10-09-2007 03:28 AM
10-09-2007 06:39 AM
Hi Shashank,
Those fellas with >50 replies alone can rate others replies.
See the link posted by GerdW.
So, start posting more doubts or start answersing others' doubts more often, you ll see those little stars.
Anyway 5 stars for you from me.
10-09-2007 06:41 AM
10-09-2007 06:45 AM
10-09-2007 07:19 AM
10-09-2007 07:35 AM
10-10-2007 12:31 PM
Shank,
I think for your application you should use the Simulation Module 8.2. In this package, you can drop the continuous transfer function, delay, multiply you signal and all the operation that you would expect. If you have an academic license and have it installed, you can find beside the Control Design Toolkit (Control and Simulation Pallette). This would make your code so much simple.
10-10-2007 12:36 PM
Sorry, forgot to attach the example...
10-11-2007 03:23 AM
10-11-2007 08:25 AM
If Simulation Pallette is not there, you won't be able to open the file.

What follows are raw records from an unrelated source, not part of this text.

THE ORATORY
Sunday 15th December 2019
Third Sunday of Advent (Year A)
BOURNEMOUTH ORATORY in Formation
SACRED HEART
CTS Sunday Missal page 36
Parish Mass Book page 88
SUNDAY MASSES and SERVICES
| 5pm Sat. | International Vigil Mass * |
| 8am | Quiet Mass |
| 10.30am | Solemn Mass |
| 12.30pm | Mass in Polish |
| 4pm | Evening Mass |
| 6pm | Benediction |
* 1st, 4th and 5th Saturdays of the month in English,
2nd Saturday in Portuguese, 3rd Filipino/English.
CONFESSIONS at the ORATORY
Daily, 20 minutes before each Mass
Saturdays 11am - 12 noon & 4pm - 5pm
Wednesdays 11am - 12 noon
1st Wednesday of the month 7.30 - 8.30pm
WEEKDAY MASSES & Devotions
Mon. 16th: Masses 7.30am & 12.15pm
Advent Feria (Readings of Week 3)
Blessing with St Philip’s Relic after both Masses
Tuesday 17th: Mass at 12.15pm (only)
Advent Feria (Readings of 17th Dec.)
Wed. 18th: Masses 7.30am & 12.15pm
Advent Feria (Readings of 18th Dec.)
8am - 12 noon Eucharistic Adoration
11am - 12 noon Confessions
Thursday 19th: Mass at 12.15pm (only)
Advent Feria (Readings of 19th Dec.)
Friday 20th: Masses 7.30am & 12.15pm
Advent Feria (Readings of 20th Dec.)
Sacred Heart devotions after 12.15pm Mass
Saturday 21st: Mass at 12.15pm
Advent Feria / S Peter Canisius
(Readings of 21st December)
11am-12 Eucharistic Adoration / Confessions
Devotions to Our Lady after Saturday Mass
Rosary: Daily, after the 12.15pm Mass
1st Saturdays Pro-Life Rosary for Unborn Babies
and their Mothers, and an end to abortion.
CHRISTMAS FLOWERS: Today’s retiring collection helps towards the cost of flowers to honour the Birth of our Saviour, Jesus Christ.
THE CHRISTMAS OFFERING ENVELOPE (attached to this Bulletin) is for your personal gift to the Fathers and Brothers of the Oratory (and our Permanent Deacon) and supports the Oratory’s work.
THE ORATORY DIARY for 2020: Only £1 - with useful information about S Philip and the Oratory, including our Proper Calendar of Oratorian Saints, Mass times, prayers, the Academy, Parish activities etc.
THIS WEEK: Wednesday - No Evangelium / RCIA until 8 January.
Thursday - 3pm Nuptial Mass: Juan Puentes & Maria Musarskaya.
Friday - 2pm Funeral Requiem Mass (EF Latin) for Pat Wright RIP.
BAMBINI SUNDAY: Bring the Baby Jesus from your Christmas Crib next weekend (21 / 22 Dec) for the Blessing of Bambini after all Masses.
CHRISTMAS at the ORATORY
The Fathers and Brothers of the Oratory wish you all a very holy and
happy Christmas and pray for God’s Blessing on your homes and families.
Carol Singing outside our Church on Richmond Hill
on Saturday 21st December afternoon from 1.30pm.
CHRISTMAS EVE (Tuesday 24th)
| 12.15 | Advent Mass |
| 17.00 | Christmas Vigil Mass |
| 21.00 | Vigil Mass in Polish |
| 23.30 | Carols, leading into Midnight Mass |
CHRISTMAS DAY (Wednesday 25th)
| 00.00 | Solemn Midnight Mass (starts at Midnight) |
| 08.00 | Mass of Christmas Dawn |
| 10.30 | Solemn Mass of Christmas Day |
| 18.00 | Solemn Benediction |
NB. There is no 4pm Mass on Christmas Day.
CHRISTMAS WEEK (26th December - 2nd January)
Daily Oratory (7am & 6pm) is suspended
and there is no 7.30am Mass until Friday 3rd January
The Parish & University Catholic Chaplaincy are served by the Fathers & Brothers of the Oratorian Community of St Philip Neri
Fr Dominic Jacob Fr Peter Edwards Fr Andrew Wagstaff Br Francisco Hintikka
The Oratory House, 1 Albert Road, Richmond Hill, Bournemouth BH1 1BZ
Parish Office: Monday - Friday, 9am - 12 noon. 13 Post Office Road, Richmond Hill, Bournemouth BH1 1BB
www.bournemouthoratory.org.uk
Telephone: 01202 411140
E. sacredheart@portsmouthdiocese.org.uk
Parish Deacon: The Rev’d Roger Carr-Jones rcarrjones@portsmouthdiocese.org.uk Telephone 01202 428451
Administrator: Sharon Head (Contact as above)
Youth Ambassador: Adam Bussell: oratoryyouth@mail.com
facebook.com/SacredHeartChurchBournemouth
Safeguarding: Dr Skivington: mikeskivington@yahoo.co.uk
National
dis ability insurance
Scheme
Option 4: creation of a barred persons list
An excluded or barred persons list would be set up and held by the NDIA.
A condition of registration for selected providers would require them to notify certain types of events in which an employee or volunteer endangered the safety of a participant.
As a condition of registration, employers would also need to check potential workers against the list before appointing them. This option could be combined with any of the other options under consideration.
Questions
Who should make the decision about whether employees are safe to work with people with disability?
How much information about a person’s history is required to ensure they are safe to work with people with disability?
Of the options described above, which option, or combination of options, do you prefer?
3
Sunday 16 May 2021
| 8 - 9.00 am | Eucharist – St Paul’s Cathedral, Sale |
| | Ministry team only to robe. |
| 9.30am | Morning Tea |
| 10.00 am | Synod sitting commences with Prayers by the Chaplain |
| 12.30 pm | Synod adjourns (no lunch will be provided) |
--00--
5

Now, let me ask you that. Are you an academic user or industry user? In general, if you are academic, you should have access this Module contacting your System Administrator since both products are part of your Academic License. If you are Industrial, maybe your company just have the CDT, but, in general, you should have the Developer Suite with Control Design and Simulation Option and again, you should have access to those products. I think you would be much better if you can install the Simulation Module instead of trying to use Control Design for on-the-fly Simulation of Dynamic systems. However, if you really can't have access to Simulation, I think we could make the Control Design toolkit to do your simulation, but it is much more difficult and it not as elegant. Let me know if you can install or not Simulation and go from there.
Another piece of information: In LabVIEW 8.2 we had Control Design Toolkit 2.1.2 and the Simulation Module 8.2 as two separate products. In LabVIEW 8.5, we joint the products to improve customer experience creating the "Control Design and Simulation Module 8.5". So, if you were thinking about upgrade to LabVIEW 8.5, maybe now would be a good time.